Indeed the public by 61-35 percent opposes increased stimulus spending beyond the nearly $790 billion already committed – a dramatic turnaround from 70 percent support for the initial stimulus in January. And "strong" supporters then outnumbered strong opponents by more than 2-1; now it's strong opponents who predominate, 43 percent vs. 18 percent.
In another example of deficit fallout, barely over half, 52 percent, now see Obama as a "new-style Democrat who will be careful with the public's money," down from 62 percent in March. Forty-three percent instead see him as "an old-style, tax-and-spend Democrat," up from 32 percent; his 30-point advantage has shrunk to 9. (Clinton, similarly, went from a 26-point to a 5-point advantage on this question in roughly his first six months.)
It all matters: Among people who say they're worse off financially, 66 percent disapprove of Obama's job performance overall, while just 29 percent approve. And among those still confident his efforts will improve the economy, 92 percent approve of his work in office; among those who lack such confidence, 78 percent disapprove.
That's why, where confidence in his economic efforts goes, the president's overall approval is very likely to follow. (Reagan's not the only example – nor the most dire, since he had time to recover. The first President Bush saw his approval rating plummet by 36 points as result of the 1990-91 recession, costing him re-election.)
It's telling, too, that Obama's approval rating for handling the economy has declined not only by 12 points from its peak among Republicans and 11 points among independents, but also by 9 points from its peak among Democrats. And on the deficit, he's lost 12 points from his peak approval among Democrats, as well as 9 points among Republicans and independents.

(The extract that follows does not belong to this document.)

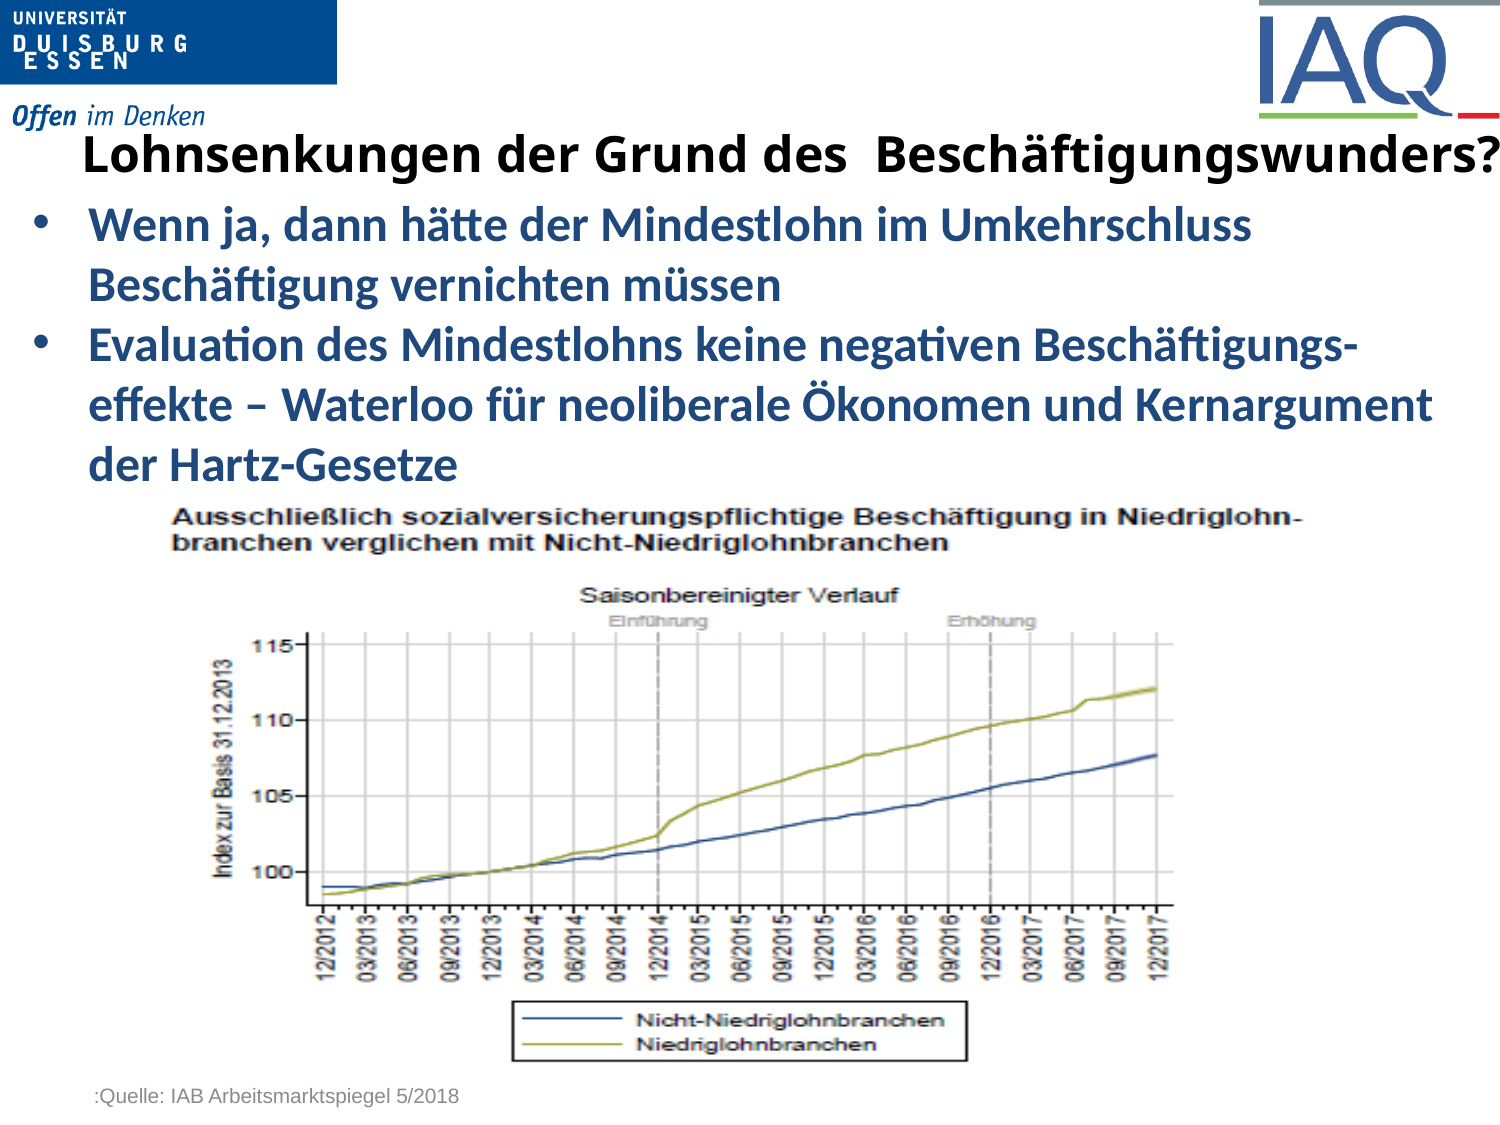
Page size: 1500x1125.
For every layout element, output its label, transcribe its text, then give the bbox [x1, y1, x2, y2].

Confidence that Obama's efforts will improve the economy, further, has not only lost 26 points among Republicans since January, but also 20 points among independents. Among Democrats that's down by a milder 7 points.
One better bit for Obama is that he still escapes main blame for the economy's condition in the first place – albeit a bit less so. Sixty-two percent assign the Bush administration a great deal or good amount of blame "for inadequate regulation of the financial industry," down 8 points from March. Separately, 32 percent assign blame to the Obama administration "for not doing enough to turn the economy around" – up by 6 points.
While the president doesn't currently come in for heavy criticism for his focus on top issues, 29 percent do say he's placing "too little" priority on the economy and more, 39 percent, say he's underfocused on the deficit. A quarter say he's spending too much time on health care, but nearly as many say too little.
ATTRIBUTES – For all the challenges on issues, personal appeal can provide the political cartilage that keeps a president popular – as both Reagan and Clinton demonstrated in their presidencies. That Obama retains in good measure – although, again, to a lessened degree.
Sixty-three percent say he "understands the problems of people like you," more than ever said so about George W. Bush, albeit down significantly from 73 percent in April. Sixty-two percent say Obama's brought needed change to Washington – steady from April, but down from the 76 percent who expected him to do so at the start of his term. And 71 percent see him as a strong leader, slightly off its peak, 77 percent, three months ago.